困兽:停职与全面封锁
云隐疗养院的空气中,福尔马林的味道被一种更刺鼻的焦糊味取代。陆沉的手指悬在终端键盘上方,指尖因过度用力而泛白。屏幕上,那行红色的字符如同审判的倒计时:【非法访问:用户陆沉,权限已注销。】
这不仅是停职。系统正在将他从这栋建筑的每一个数字节点中彻底抹除。陆沉猛地拔出加密U盘,动作过大导致咖啡杯倾倒,深褐色的液体泼洒在刚打印出的“停职通知单”上,纸张边缘迅速卷曲,像是一张被火燎过的遗照。门外,急促的皮鞋声撞击着大理石地面,那是护士长带领的安保小队。
他没有回头,抓起那张沾满咖啡渍的停职单,工号牌滑落,重重砸在地面。他不再是档案管理员,而是一个随时会被清除的“非法入侵者”。
他钻进幽暗的通风管道,金属碰撞声在狭窄空间内回荡。云隐镇古钟沉闷的鸣响穿透墙壁,提醒着他:距离系统彻底清洗,只剩下最后24小时。

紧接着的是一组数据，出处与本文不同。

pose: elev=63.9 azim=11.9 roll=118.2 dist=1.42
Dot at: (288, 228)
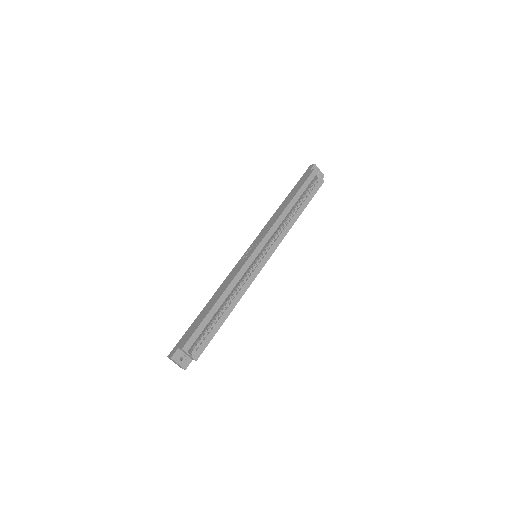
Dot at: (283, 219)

旧神遗址内潮湿阴冷。陆沉借着石梁掩护,将录音笔塞进暗格深处。指尖触碰到的不仅是冰冷的石壁,还有一叠被暗红色印泥封口的牛皮纸账本。翻开瞬间,陆沉的脊背阵阵发凉——那不是医疗档案,而是医院与镇上祭祀组织间的器官流向明细。每一个名字后都画着一个扭曲的“祭”字,对应着疗养院档案里那些早已“出院”的患者。这不仅是医疗事故,这是一场有组织的系统性残杀。
“在那边!”手电筒的强光扫射而至。
陆沉猛地合上账本,将其与录音笔一同塞入石缝,身体紧贴墙壁。他意识到,自己不仅被陈克明预判了行踪,甚至可能正步入对方精心设计的“清洗”陷阱。他从侧面通风口狼狈撤出,指甲被粗糙的墙面磨得血肉模糊。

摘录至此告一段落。